AIM -> Begin at the line that has "locality: North slope, road" and stop after the line that has "name author: (Aubl.) Baill.". Write those lines out again, swapping "locality" for "site" and leaving everything else unchanged.

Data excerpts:
—————

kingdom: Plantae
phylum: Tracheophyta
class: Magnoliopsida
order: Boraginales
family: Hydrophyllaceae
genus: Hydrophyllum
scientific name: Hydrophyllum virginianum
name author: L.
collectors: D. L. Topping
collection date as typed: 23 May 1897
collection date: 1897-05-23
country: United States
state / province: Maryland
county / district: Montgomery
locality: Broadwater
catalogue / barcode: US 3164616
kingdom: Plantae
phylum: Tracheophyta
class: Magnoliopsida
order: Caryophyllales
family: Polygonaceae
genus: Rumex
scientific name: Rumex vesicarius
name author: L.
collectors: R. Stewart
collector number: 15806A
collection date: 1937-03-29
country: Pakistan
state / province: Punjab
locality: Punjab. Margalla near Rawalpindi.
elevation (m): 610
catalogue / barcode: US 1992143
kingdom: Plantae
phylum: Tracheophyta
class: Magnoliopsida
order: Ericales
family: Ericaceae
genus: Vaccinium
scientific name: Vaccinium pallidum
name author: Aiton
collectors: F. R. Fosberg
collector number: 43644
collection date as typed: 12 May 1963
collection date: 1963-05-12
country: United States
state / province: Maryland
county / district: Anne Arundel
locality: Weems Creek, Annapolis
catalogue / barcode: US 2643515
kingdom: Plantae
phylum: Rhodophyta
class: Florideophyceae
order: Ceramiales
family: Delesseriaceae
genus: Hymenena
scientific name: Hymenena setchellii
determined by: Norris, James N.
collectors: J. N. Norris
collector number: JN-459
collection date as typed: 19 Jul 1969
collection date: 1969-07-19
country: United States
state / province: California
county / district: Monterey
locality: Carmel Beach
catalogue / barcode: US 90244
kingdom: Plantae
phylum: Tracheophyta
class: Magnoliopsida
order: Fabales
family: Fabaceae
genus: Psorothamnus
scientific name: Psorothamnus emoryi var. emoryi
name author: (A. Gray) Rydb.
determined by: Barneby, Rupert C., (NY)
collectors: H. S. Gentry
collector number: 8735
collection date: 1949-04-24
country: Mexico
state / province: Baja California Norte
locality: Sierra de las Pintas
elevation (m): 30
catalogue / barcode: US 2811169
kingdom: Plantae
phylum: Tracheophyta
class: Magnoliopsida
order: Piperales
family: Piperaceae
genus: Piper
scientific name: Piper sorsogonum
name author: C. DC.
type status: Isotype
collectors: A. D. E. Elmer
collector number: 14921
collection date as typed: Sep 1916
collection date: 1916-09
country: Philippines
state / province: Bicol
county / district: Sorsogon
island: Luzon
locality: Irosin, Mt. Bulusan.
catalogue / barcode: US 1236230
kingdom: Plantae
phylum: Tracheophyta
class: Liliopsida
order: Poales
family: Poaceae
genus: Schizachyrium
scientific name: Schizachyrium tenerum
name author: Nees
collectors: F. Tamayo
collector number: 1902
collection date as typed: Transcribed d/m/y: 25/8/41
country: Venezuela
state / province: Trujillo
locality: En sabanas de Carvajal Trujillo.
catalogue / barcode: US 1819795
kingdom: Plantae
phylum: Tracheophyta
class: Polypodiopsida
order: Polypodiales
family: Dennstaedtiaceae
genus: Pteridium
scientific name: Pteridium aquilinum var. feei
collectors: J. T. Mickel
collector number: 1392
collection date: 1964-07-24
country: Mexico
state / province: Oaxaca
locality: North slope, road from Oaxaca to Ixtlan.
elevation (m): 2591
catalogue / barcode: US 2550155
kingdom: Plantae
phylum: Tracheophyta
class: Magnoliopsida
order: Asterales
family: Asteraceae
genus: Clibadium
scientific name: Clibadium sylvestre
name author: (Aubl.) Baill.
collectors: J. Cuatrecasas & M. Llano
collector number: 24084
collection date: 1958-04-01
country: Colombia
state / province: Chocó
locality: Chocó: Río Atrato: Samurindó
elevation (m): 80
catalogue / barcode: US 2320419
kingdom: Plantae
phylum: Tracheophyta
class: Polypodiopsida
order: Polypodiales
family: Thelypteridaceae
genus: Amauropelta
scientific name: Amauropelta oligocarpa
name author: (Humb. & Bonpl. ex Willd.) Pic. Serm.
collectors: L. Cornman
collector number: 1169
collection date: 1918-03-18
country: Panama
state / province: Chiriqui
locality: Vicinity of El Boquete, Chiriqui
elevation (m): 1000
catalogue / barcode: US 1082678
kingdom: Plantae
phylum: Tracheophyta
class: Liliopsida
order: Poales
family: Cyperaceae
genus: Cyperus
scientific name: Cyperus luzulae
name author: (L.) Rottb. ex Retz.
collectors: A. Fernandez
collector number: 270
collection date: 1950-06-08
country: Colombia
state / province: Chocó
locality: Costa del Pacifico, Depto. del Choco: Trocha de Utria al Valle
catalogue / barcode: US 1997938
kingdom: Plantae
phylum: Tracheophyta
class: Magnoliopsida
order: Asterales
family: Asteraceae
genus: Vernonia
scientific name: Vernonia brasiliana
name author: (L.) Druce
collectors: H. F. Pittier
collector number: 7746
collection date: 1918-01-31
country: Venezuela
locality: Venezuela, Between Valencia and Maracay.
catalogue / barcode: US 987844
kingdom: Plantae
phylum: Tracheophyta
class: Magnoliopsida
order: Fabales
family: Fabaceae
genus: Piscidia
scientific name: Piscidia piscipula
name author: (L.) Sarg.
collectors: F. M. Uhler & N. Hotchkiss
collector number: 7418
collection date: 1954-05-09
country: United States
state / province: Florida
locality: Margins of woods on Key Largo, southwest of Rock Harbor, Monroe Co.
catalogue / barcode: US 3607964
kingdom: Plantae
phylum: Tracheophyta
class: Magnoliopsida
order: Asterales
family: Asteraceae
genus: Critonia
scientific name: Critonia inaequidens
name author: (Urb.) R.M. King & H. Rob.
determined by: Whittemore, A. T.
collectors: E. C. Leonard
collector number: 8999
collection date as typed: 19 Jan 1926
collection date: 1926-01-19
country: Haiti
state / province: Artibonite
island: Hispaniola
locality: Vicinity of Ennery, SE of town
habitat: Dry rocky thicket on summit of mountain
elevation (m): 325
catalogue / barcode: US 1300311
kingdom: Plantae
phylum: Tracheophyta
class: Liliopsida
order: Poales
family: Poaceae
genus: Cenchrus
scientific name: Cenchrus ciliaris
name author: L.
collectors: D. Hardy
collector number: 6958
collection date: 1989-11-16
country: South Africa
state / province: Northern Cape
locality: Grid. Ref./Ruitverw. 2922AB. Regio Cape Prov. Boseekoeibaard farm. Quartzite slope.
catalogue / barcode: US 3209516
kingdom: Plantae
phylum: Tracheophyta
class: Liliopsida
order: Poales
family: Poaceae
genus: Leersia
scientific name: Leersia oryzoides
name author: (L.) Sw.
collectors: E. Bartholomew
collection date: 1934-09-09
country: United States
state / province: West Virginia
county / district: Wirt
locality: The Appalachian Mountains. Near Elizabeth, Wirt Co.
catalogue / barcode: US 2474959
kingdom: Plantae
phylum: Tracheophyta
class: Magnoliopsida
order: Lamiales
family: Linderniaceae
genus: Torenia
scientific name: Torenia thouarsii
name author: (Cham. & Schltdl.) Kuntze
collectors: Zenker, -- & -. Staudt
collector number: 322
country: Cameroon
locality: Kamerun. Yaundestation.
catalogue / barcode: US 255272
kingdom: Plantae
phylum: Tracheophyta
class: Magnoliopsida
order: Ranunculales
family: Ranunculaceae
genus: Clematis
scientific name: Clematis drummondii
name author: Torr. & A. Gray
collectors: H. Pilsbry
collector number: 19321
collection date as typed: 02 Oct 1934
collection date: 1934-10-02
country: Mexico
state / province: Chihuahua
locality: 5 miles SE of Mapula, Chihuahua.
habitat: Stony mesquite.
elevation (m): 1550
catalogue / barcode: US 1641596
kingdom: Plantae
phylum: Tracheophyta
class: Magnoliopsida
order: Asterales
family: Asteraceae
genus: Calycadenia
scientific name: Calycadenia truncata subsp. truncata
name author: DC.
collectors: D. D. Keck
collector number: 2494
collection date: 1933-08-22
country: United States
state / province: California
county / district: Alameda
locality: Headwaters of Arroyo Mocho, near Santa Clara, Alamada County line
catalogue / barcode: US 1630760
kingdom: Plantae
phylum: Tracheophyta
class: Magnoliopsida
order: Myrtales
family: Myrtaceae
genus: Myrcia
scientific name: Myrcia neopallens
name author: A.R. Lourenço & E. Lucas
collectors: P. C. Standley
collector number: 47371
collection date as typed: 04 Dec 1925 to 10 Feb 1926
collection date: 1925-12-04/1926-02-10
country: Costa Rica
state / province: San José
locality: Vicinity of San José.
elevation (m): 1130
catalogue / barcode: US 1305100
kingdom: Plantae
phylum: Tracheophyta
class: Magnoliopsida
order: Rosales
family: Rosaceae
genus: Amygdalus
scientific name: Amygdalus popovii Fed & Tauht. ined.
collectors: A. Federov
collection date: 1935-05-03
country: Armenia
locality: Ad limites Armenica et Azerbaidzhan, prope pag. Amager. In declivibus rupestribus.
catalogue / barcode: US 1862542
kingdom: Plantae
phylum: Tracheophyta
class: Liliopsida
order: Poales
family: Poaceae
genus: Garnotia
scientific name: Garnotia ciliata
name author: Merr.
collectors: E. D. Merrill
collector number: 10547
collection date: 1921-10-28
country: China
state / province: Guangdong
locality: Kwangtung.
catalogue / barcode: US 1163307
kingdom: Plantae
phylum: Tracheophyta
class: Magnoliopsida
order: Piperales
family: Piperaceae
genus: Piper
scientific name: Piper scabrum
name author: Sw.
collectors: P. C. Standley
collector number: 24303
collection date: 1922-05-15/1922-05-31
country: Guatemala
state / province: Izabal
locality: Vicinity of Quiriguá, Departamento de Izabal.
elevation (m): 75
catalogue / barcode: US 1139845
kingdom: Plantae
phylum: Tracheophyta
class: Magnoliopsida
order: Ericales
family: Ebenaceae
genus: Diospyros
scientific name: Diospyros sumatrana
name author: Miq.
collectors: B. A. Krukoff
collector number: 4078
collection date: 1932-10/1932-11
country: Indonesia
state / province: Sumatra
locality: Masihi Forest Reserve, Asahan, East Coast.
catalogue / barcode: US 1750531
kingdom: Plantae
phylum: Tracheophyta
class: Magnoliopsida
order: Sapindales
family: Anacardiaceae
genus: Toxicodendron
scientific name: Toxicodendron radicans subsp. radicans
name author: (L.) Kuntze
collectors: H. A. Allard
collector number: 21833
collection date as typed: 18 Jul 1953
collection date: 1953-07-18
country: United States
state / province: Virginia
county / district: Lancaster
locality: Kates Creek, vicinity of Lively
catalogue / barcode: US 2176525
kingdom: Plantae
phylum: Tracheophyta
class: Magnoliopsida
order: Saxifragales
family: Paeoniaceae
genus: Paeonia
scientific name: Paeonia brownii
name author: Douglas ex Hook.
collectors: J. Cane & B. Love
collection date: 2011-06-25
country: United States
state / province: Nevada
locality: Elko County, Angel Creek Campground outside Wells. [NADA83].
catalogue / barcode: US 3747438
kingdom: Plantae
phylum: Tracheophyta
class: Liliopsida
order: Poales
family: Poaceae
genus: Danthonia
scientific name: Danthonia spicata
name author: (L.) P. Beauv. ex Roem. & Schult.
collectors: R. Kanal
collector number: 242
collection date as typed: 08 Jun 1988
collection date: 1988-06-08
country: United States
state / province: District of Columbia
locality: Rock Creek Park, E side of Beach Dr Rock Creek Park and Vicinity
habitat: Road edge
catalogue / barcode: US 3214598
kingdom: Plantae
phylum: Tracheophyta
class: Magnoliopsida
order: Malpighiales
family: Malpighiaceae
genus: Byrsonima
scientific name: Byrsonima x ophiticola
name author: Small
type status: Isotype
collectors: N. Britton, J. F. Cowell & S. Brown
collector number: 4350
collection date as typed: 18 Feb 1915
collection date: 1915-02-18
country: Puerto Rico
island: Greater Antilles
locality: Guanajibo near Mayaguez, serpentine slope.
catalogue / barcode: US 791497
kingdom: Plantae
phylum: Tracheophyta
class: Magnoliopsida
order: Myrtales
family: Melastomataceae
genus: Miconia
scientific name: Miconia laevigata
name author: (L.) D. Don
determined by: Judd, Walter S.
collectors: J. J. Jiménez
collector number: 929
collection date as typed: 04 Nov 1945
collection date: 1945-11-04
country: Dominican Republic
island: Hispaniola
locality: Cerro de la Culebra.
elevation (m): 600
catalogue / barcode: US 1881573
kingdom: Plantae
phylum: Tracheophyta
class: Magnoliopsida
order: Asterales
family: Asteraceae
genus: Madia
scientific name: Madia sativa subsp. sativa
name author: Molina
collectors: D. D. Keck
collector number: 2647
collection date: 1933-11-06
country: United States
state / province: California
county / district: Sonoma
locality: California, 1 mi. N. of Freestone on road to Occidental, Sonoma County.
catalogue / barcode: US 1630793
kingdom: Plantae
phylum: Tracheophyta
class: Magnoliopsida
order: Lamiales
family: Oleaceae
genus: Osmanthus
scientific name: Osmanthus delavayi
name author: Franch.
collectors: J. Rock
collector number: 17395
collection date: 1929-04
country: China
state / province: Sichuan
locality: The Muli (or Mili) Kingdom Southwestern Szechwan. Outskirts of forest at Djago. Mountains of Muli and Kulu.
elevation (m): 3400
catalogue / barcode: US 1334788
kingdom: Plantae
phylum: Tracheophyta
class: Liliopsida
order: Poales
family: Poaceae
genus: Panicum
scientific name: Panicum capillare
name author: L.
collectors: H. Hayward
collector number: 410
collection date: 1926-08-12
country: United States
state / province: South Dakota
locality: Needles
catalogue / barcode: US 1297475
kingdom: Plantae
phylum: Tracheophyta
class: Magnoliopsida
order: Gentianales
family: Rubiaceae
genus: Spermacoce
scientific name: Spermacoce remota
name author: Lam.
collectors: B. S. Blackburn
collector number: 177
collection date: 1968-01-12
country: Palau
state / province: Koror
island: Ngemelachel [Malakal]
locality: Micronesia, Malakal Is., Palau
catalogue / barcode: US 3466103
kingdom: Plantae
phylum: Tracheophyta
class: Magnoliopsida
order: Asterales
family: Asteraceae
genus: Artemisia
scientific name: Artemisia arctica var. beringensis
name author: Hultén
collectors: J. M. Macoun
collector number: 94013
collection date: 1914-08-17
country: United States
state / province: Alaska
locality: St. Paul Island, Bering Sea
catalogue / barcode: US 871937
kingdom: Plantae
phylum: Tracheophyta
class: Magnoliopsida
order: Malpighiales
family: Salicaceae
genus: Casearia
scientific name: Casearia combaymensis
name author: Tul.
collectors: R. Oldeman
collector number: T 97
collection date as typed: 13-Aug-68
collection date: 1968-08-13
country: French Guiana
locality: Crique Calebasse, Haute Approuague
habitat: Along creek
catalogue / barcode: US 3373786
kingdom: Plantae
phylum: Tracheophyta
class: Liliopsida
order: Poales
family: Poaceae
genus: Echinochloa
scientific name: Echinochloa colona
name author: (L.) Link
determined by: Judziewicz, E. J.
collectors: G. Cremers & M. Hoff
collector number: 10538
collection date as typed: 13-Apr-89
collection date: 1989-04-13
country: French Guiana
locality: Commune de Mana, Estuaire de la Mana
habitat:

—————

TASK RESULT ->
site: North slope, road from Oaxaca to Ixtlan.
elevation (m): 2591
catalogue / barcode: US 2550155
kingdom: Plantae
phylum: Tracheophyta
class: Magnoliopsida
order: Asterales
family: Asteraceae
genus: Clibadium
scientific name: Clibadium sylvestre
name author: (Aubl.) Baill.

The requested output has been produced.